My dad used to warn us when we were younger to protect our backs, because as he said, “If you hurt your back, you won’t ever be able to play no ball.”

He was right, even if maybe his grammar wasn’t always the best. He didn’t know and probably wouldn’t care that English teachers would frown upon ending a headline with a preposition, like at the top of this column.

I can’t imagine trying to swing a bat or a golf club with the way my lower back is feeling these days.

So we took his advice to heart and tried to stay away from any back-breaking activities — or any other kind of hard work that we could sneak away from too I imagine.

I don’t know exactly what it was that got my current back thrown out of whack, but it was likely bending over to work in the garden or maybe lifting the ladder to use in cleaning the gutters. Whatever it was, it wasn’t something I noticed being a problem right away. But it surely became an issue as it kicked into high gear over the course of one afternoon.

Then the trouble began with trying to sit in the office job where most of the day is spent without a lot of movement out of the chair as the hours drag on. It wasn’t so much that it hurt while sitting, but when I tried to stand up or even get out of the car after driving some short distance, the pain let me know I better take it slow and easy.

I’ve started thinking maybe it was payback for chuckling a little too loudly when someone else in the office was going through back issues and was vocal about it when getting up out of a chair. That goes to show you, don’t revel in someone else’s woes because you never know what’s just around the bend to snare you. Now I don’t even think about bending.

When I dropped a dog’s leash while walking with a neighbor, I had to request his assistance in picking it up. And I can’t begin to describe the feeling of the first sneeze while my back was out.

Walking is no problem, even if I do it a little gingerly these days. And I’m taking it easy on any such activity while letting all other exercise go on pause for awhile.
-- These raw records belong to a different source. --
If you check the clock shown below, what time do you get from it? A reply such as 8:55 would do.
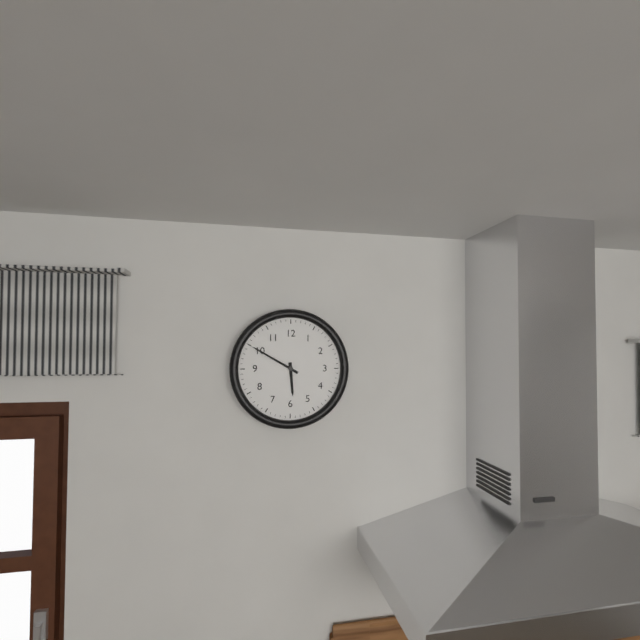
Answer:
5:50
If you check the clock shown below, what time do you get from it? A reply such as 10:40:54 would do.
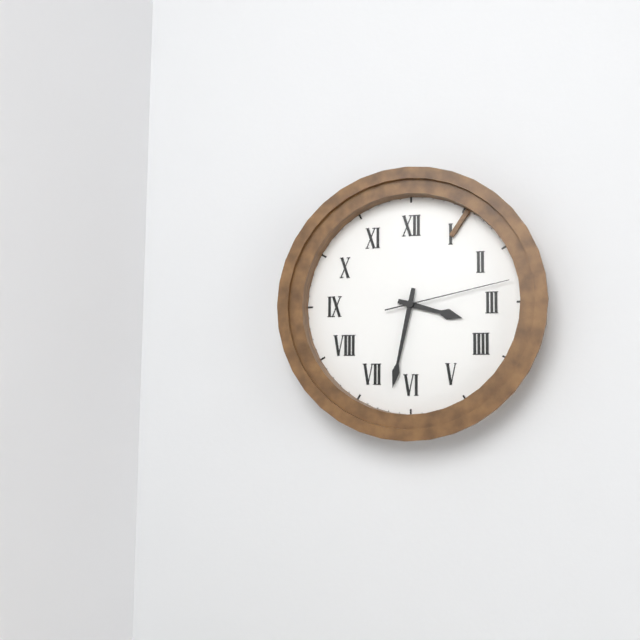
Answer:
3:32:13
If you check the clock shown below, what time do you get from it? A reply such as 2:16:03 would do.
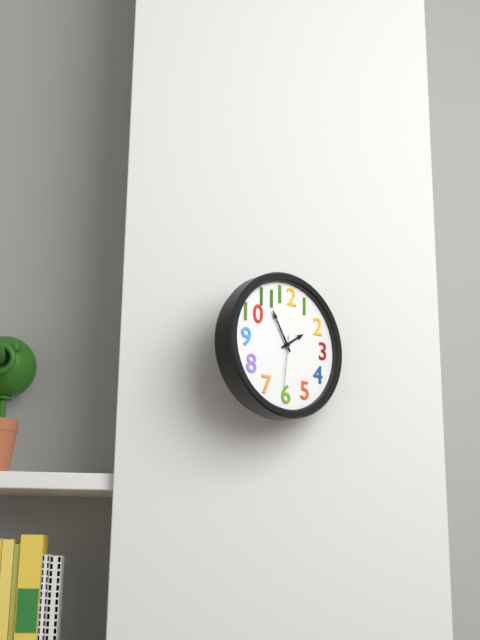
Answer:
1:55:31
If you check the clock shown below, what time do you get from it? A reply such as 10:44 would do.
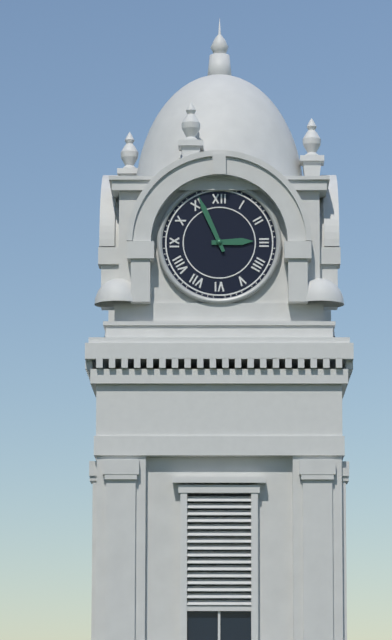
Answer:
2:56
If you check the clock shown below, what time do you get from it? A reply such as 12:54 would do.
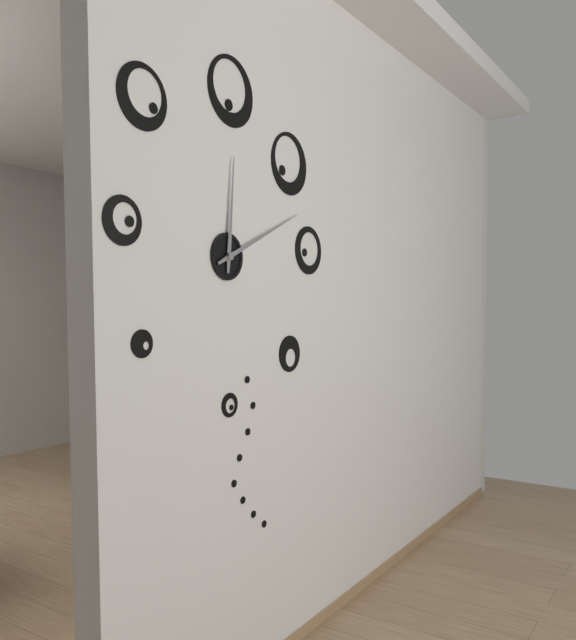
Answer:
12:11
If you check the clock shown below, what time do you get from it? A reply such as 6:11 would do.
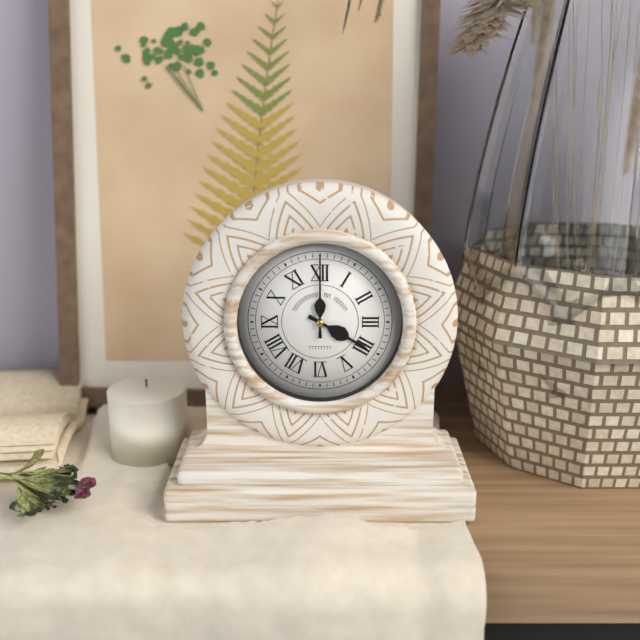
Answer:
4:00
Trying to lift anything of much weight also sends that shiver of pain up and down my back and legs, so I stay away from that too. The clean dishes will have to stay where they are for a little while longer and the dirty ones in the sink aren’t going anywhere either.

Twisting the wrong way  while getting up is another story, and that pain can shoot right up and into where I think I can feel it in my teeth. That’s when you know there’s a real monkey wrench thrown into the back equation.

I’ve suffered through such strains before and they seem to me to always be a sign of just getting old. That’s my real worry too that it will take longer to heal up each time something like this happens. We’ll see.

But the radishes and strawberries are ready to be picked, and though it’s no fun being down on both knees harvesting them, I can’t imagine just letting them go.

So like a lot of other things, I’m going to figure out the path of least resistance — and least pain — and try to keep doing what I can until this little bout heals up.

I had gone so long without anything really hurting, except for that sharp piece of peach tree limb that got stuck in my eye, that I got complacent. So when I heal up this time — if I ever do — maybe I’ll start stretching or exercising more to do what I can to fight off the next round of pain. But then again when nothing is hurting, it’s so easy to put off until tomorrow what you don’t want to do today.

Again, we’ll see.

But then it will likely be something else that falls apart, so let’s hope it’s not something I have to actually break down and go see a doctor about. That would just be too painful.

Paris Goodnight is editor of the Post.